*WHAT TO PRODUCE:* Repeat the lines of these entries with "Super fine" replaced by "Extra fine" and everything else left as it is. Leave the pictures out of your answer.

*DATA SUPPLIED:*
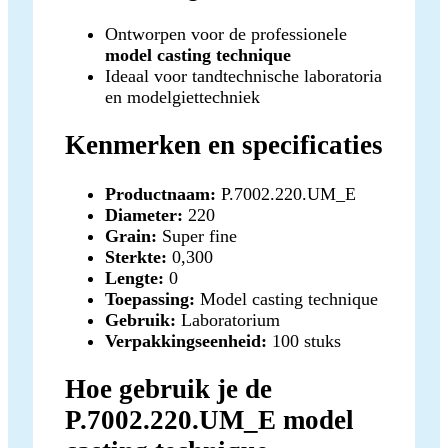
Ontworpen voor de professionele
model casting technique
Ideaal voor tandtechnische laboratoria
en modelgiettechniek
Kenmerken en specificaties
Productnaam:
P.7002.220.UM_E
Diameter:
220
Grain:
Super fine
Sterkte:
0,300
Lengte:
0
Toepassing:
Model casting technique
Gebruik:
Laboratorium
Verpakkingseenheid:
100 stuks
Hoe gebruik je de
P.7002.220.UM_E model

*OUTPUT FOR THIS TASK:*
Ontworpen voor de professionele
model casting technique
Ideaal voor tandtechnische laboratoria
en modelgiettechniek
Kenmerken en specificaties
Productnaam:
P.7002.220.UM_E
Diameter:
220
Grain:
Extra fine
Sterkte:
0,300
Lengte:
0
Toepassing:
Model casting technique
Gebruik:
Laboratorium
Verpakkingseenheid:
100 stuks
Hoe gebruik je de
P.7002.220.UM_E model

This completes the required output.